The Iran war has prevented the production and delivery of about 1 billion barrels of crude oil in its first three months, equivalent to 2.5 times the volume of the US Strategic Petroleum Reserve, Rystad said in a research note on Tuesday.
The cumulative losses are on track to reach 2 billion by the end of the year under Rystad's base case scenario. This assumes a "narrow" US-Iran deal being struck in June and phased reopening of the Hormuz Strait starting in mid-July, it said.
But it could turn out worse as each passing month adds about 350 million barrels to the total unproduced oil while the longer the conflict persists, the more risk there is that some oil resources will never return to production due to technical constraints. It notes that Iraq and Kuwait face longer restart times than average.
With 11.8 million bpd "shut in" or no longer being pumped at wells in six different Gulf producer states, this is now the most severe supply disruption of the modern oil era, Rystad says.
Production across these six countries before the war was 24.2 million bpd in January and it now stands at 12.4 million bpd, the note said. Saudi Arabia has had to reduce output the most, proportionally, by 3.8 million bpd or 32% then Iraq with a 2.8 million bpd reduction and a 2 million bpd reduction in Kuwait.
These three country snake up about three quarters of the shut-in volumes.
Hormuz traffic averaged 5 to 10 vessels per day in March versus typical pre-war movement of about 120 per day while LNG-laden vessels are virtually nil.
Adnoc has fast-tracked an expansion of the Adcop pipeline to connect onshore fields to Fujairah, a project that will take its nameplate capacity to 3.3 million bpd from 1.8 million.
Iran loaded an average 1.64 million bpd in March before the US blockade of its ports began in April, Rystad said.
Exports fell to 1.34 million bpd in April and are likely to have dipped below 500,000 in May with the US military's Central Command halting 107 vessels heading to or from Iranian ports, as of May 27.
China reduced imports of Iranian crude by 500,000 in April to about 1.1 million bpd.

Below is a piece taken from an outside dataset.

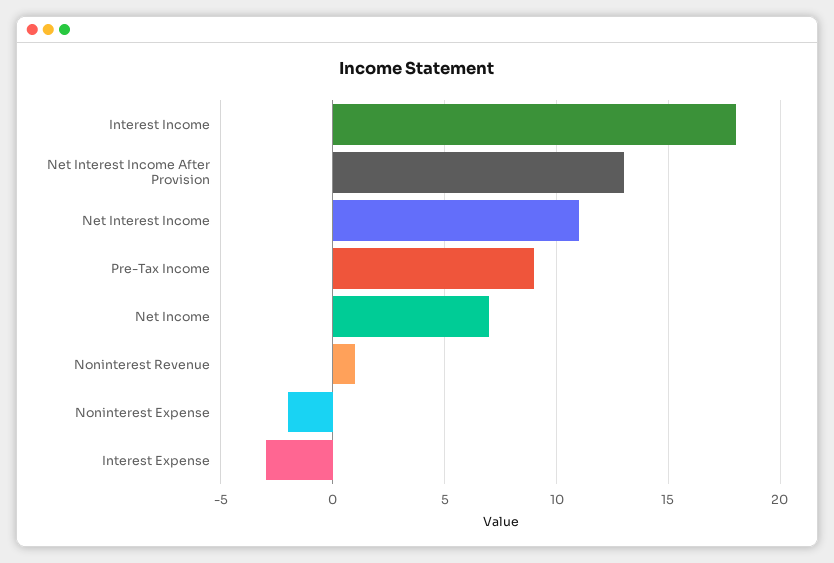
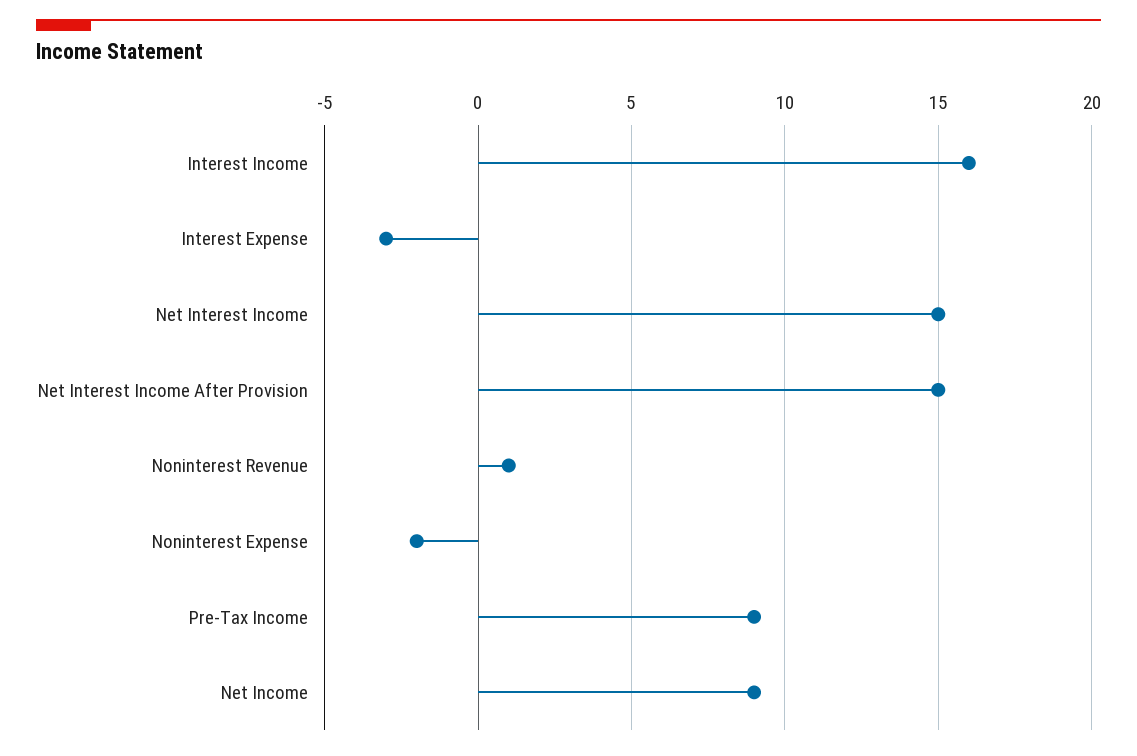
Interest Income: 18 -> 16
Net Interest Income After Provision: 13 -> 15
Net Interest Income: 11 -> 15
Net Income: 7 -> 9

Iran has between 150 million and 160 million barrels of oil on water supplying Chinese refiners and maintaining Iranian revenues, while those supplies last.

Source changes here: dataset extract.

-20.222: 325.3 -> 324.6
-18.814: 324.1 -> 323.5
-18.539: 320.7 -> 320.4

Even if the Hormuz Strait reopens around mid-July, upstream recovery will take time, with tanker repositioning necessary and limiting potential July recovery of shut-in volumes to 10-15%, Rystad said.
A stronger recovery would take place over August and September with supplies in the Middle East rising to 17.3 million and 20.9 million bpd respectively, it said, while 85% of lost volumes would be restored by October, the note said.